Extracted records:
▬▬▬
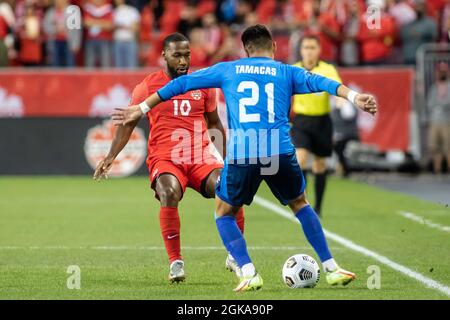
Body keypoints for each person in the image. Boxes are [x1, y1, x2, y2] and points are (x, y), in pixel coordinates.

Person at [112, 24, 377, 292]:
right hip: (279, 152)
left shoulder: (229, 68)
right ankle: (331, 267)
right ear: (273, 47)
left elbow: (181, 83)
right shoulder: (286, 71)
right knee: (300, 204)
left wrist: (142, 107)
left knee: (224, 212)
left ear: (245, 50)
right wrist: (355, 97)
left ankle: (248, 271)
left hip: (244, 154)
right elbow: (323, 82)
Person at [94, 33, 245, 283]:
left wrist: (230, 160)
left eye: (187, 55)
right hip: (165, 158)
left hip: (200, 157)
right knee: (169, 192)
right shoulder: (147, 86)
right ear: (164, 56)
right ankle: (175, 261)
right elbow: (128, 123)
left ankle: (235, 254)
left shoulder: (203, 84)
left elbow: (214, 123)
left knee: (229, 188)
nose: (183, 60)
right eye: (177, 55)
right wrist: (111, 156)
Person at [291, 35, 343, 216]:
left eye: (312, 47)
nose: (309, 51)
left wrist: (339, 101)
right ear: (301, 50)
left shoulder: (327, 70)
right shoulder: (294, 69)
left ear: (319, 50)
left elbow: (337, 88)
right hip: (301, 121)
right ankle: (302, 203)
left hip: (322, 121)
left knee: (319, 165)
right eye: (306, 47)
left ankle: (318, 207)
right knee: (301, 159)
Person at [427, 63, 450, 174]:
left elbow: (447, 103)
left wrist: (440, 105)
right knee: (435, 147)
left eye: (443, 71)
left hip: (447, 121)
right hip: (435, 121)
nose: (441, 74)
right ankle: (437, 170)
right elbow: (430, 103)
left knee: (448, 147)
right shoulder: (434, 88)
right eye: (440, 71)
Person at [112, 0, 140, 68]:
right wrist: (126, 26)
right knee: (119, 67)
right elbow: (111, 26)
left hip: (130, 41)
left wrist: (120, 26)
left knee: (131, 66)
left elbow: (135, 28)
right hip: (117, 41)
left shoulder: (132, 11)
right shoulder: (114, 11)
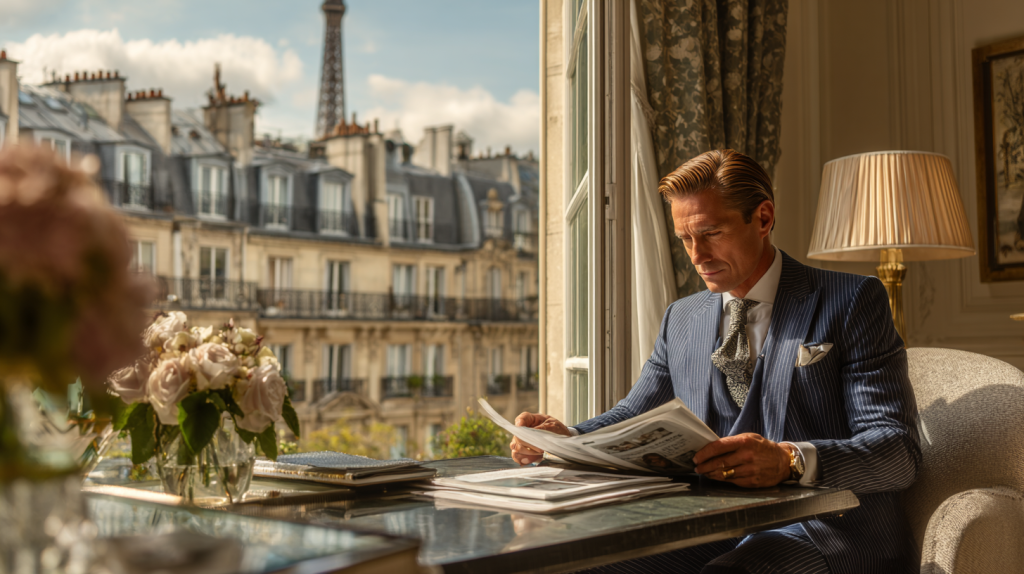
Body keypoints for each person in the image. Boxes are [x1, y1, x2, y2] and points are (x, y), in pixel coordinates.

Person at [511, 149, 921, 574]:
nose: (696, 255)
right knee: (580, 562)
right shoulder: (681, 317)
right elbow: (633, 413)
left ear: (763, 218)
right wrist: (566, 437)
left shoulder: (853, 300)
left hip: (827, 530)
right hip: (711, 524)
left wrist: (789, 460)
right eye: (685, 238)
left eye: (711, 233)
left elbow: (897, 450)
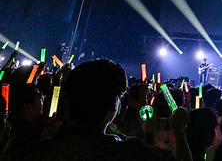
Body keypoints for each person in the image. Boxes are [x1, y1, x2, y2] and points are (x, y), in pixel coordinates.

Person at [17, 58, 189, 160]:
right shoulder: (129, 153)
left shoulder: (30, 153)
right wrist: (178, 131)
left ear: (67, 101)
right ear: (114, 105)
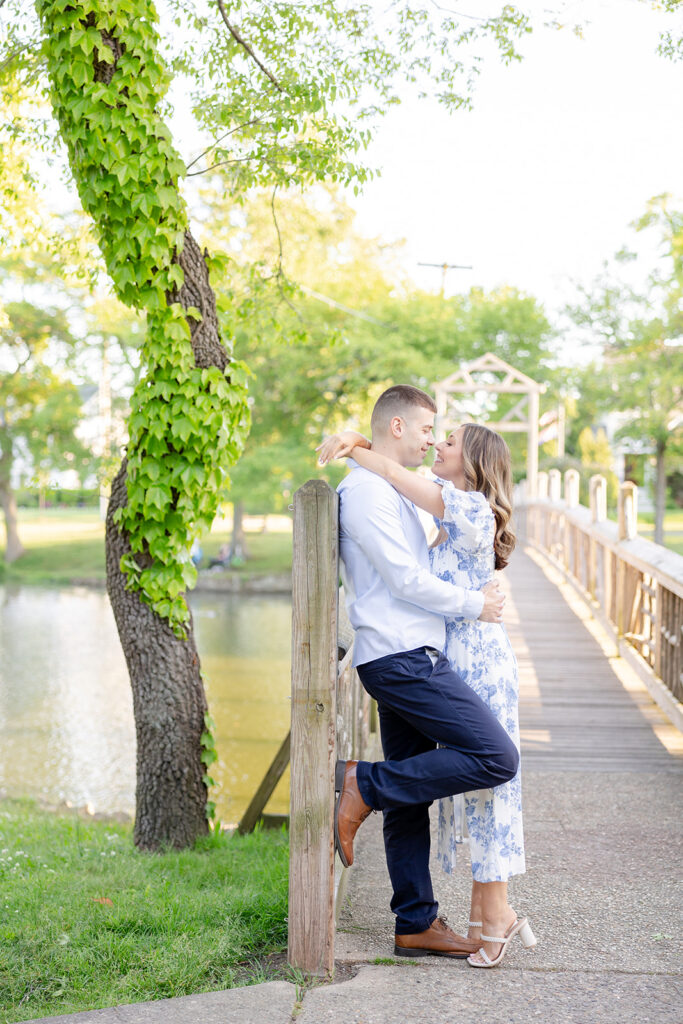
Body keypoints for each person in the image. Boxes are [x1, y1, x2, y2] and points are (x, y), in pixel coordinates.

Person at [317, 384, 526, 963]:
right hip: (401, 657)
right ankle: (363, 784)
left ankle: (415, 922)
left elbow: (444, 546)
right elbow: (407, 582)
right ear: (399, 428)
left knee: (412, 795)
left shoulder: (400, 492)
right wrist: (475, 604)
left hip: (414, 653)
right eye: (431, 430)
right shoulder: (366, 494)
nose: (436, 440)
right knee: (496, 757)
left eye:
▬▬▬
*ACTIVITY:* Your task is to count the lines of the records that contain "wrist". Answer with only that number.

*ANSWER AREA:* 12